Kurz bevor ich den Brief gestern beendet habe, fand Darcy den kleinen Zettel. "Alte Fabrik am Stadtrand."  Keine Geheimschrift, keine Verschlüsselung. Nichts. Und doch war es ihre Handschrift. Sie musste es sich in großer Eile notiert haben. 

Natürlich! Urplötzlich verstand ich, wieso sie so lange gebraucht hatte, um die Verbrecher ausfindig zu machen. Sie hatte genauso wie ich um tausende Ecken gedacht. Alle Verstecke durchleuchtet. Schließlich musste es ein wirklich geheimer Platz sein. Falsch. 

Die alte Fabrik stand wohl schon seit langer Zeit leer; sie schien niemandem zu gehören. Durch die vielen alten Fenster mit kaputten Halterungen und vermoderten Türen war es einfach, herein zu gelangen. Doch wieso sollte das jemand? Da gab es nichts zu holen. Und wieso sonst würde es keinen Besitzer geben? Alles vollkommen logisch und dennoch zu einfach für mich, als dass ich es jemals von alleine verstanden hätte. 

Darcy meinte nur Sekunden, nachdem er den Zettel mir gegeben hatte, wir hätten vorher noch etwas zu erledigen, weshalb ich ganz ohne Waffe hinausging. Dass ich zu einem rosafarbenen Regenschirm, welcher sicherlich Luise gehörte, griff, machte alles nicht besser. So lief ich ihm ahnungslos hinterher, ohne zu wissen, was er bloß vorhatte. Kurz vor der Fabrik begriff ich es, doch dann war es schon zu spät zum Umkehren. Zum Pech für mich, denn ansonsten hätte aus dem grandiosen Abend ein vollends perfekter werden können. 

Es war überall dunkel und nur der verdammte Schirm war im seichten Mondlicht zu erkennen. Es war wirklich albern und doch konnte ich nichts dagegen tun. Manchmal muss man sich eben blamieren, um etwas zu erreichen. 

Ich glaube, ich erspare dir die Details, in denen ich irgendwelche Männer mit meinem Regenschirm verprügelte. Nicht gerade ruhmreich, aber jetzt verstehe ich, wieso Frauen immer so übergroße Regenschirme brauchen. Ein wenig unhandlich sind sie zwar, aber mit Regenschirmen trifft man immer. 

Während ich also mit der kleinen Gruppe beschäftigt war, befreite Darcy die kleine Luise aus ihren Fesseln. Tapfer ist sie jedenfalls. Und zuschlagen kann sie auch. Kommt ganz nach ihrer Tante Elisabeth, nicht wahr? Sie scheint mehr von dir zu haben als von ihren Eltern. 

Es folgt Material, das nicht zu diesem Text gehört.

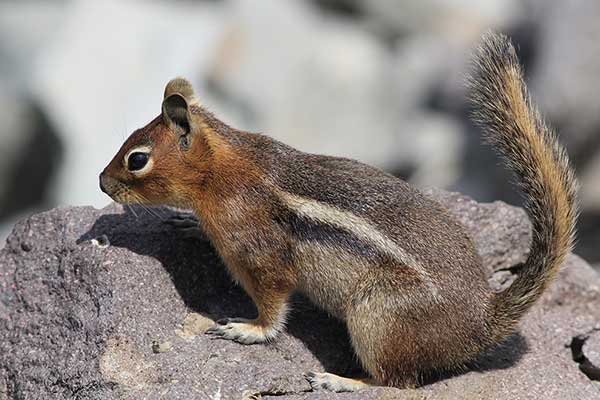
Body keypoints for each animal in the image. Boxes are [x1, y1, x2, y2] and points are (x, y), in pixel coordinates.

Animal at [101, 32, 580, 392]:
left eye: (137, 159)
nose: (102, 183)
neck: (222, 170)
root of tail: (482, 322)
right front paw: (188, 223)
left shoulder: (259, 253)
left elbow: (274, 304)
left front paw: (248, 329)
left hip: (377, 318)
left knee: (397, 384)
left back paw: (341, 381)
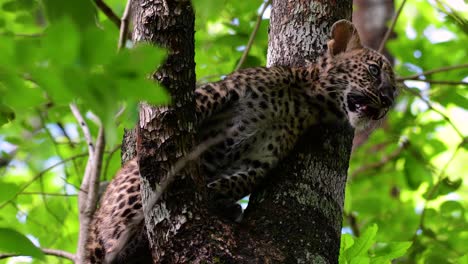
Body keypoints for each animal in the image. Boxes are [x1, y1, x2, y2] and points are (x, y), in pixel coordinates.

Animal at [86, 19, 396, 262]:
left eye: (394, 90)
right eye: (374, 70)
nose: (388, 100)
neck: (303, 102)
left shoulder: (261, 158)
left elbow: (237, 181)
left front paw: (216, 195)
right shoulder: (219, 92)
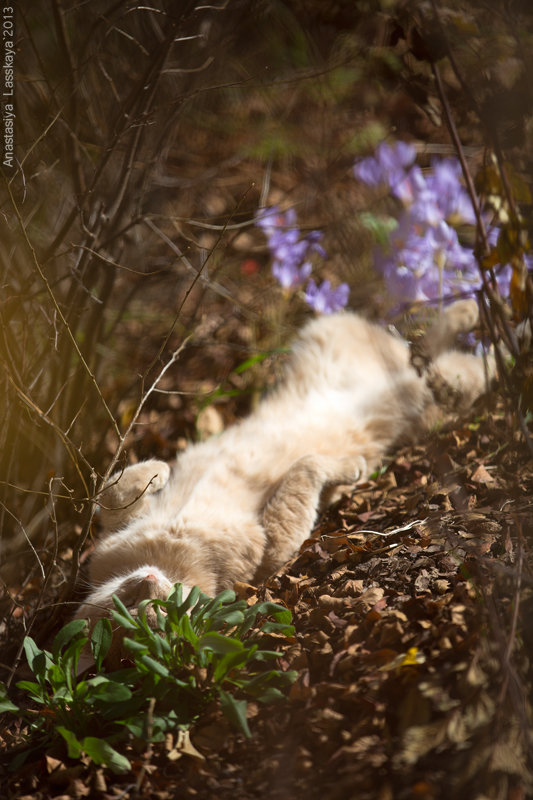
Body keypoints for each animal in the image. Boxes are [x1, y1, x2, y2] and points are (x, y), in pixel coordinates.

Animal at [76, 300, 490, 636]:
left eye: (135, 602)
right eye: (150, 612)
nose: (148, 582)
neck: (162, 555)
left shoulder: (113, 532)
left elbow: (109, 490)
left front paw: (161, 470)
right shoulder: (271, 545)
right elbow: (305, 472)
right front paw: (351, 469)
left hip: (328, 334)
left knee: (421, 351)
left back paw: (467, 312)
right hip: (427, 413)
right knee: (463, 371)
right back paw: (466, 349)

Nachdem ich die Kerle, welche sich diesen ungemein kindischen Scherz mit Luise erlaubt haben, ein wenig zurechtgestutzt hatte, zündete ich ein Feuerchen an. Es war zwar gegen den Willen von Darcy und meiner Nichte, aber wenn ich mich entschlossen habe, kann mich niemand aufhalten. Ihre Geldquelle waren sie jedenfalls los. Und das Verhör schien recht lustig gewesen zu sein. Ich hatte vorher vergessen, welche Wirkung der entstehende Qualm haben könnte. Leider schienen einige Polizisten ihn auch zu spät mitbekommen zu haben ... 

Aber du kannst dich sogar freuen Elisabeth, keine Toten! Auch wenn es mir Mühe gekostet hatte, mich zu beherrschen, und das wahrscheinlich der Grund war, weshalb Darcy mir nicht sagen wollte, wieso wir rausgingen. 

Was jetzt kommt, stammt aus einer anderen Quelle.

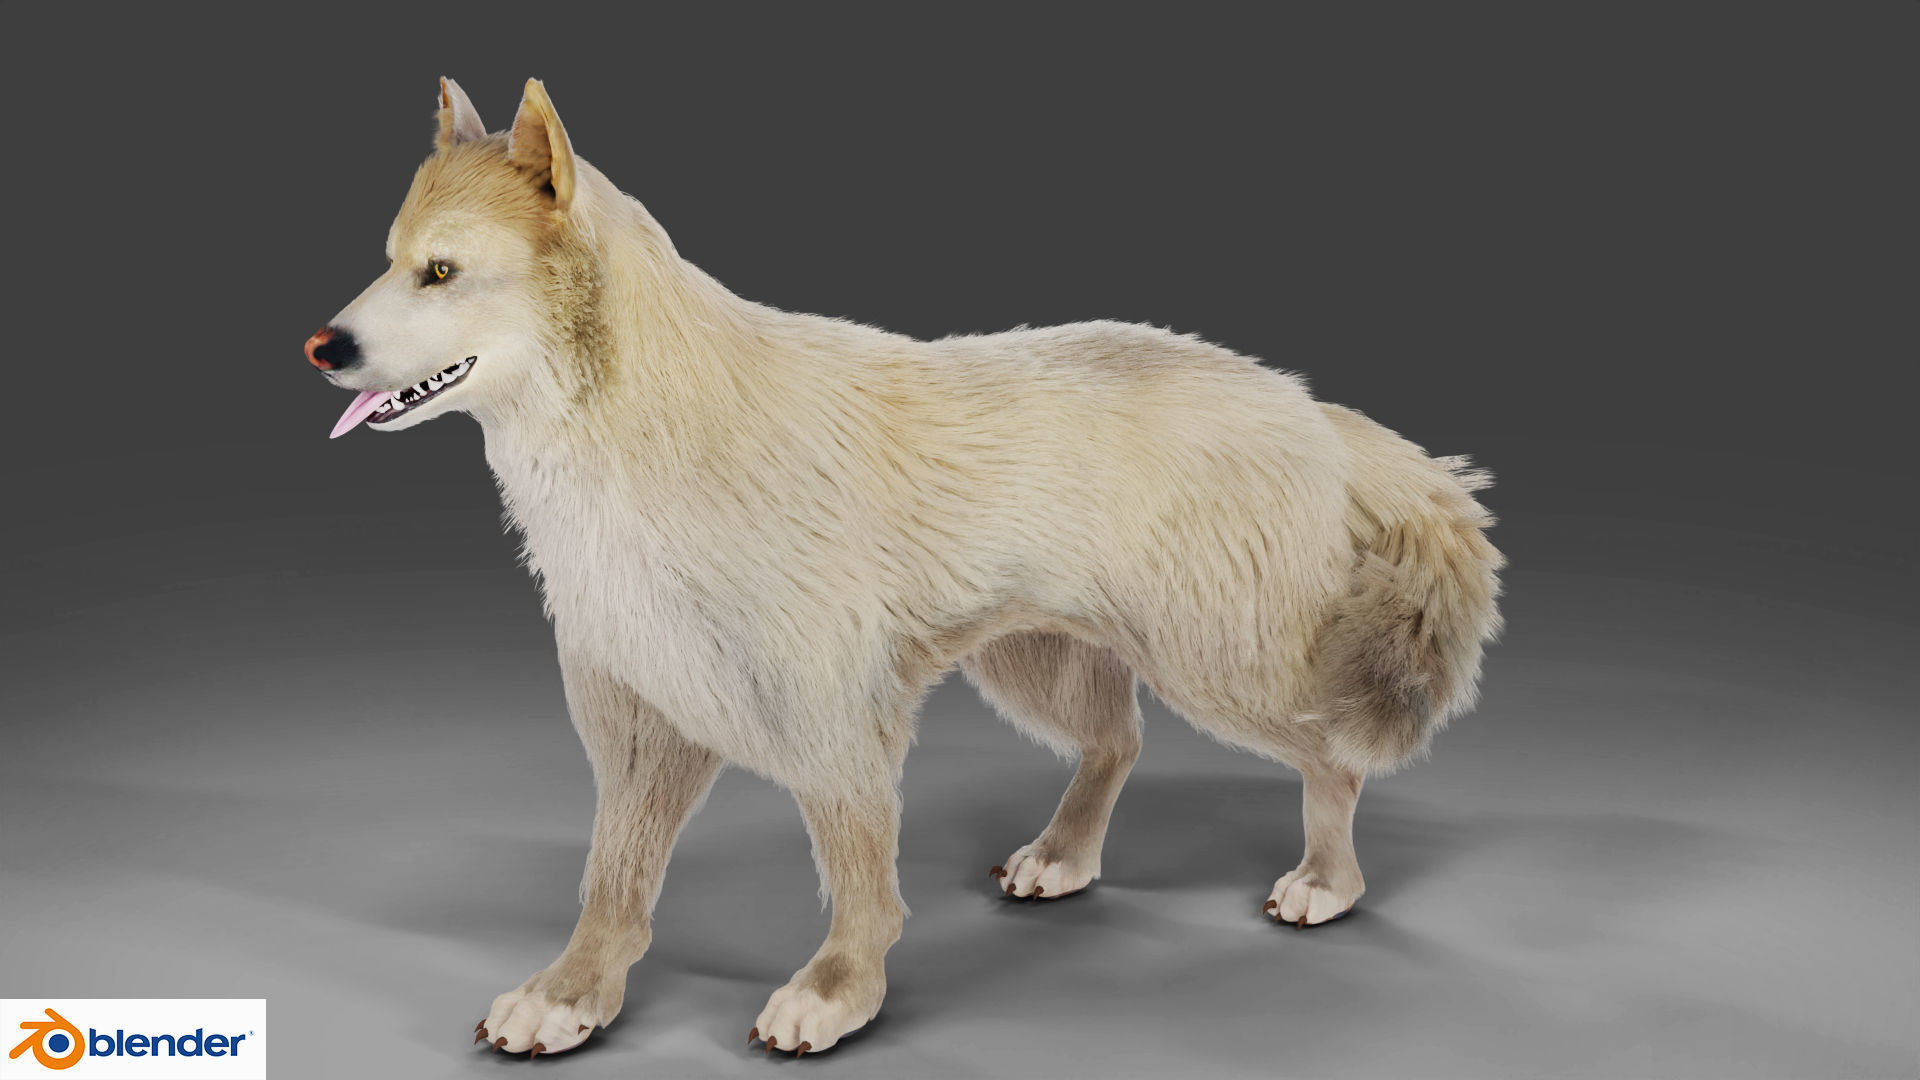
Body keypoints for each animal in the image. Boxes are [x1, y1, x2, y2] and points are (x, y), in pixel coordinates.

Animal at [305, 77, 1504, 1059]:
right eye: (390, 260)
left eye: (441, 271)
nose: (322, 346)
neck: (636, 445)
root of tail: (1306, 404)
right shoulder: (646, 730)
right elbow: (613, 880)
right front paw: (572, 993)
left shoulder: (837, 724)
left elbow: (859, 881)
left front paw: (839, 991)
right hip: (1040, 662)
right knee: (1119, 739)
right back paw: (1064, 854)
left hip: (1220, 665)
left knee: (1330, 757)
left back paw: (1326, 881)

Vielleicht könnte ich ihm seine misslungene Prosa sogar dadurch verzeihen ... Vielleicht, wenn ich nicht noch mehr misslungene Zeilen entdecke. 

Es klingelt. 

Auf Wiedersehen. 

In Liebe, 

Dein 

James" 

James legte den Brief hin und stand auf. Mit großen Schritten ging er zur Tür und öffnete diese. 

"Mister James Edevan, Sie sind verhaftet."

Er wurde an beiden Seiten an den Armen gepackt und aus der Tür gezogen.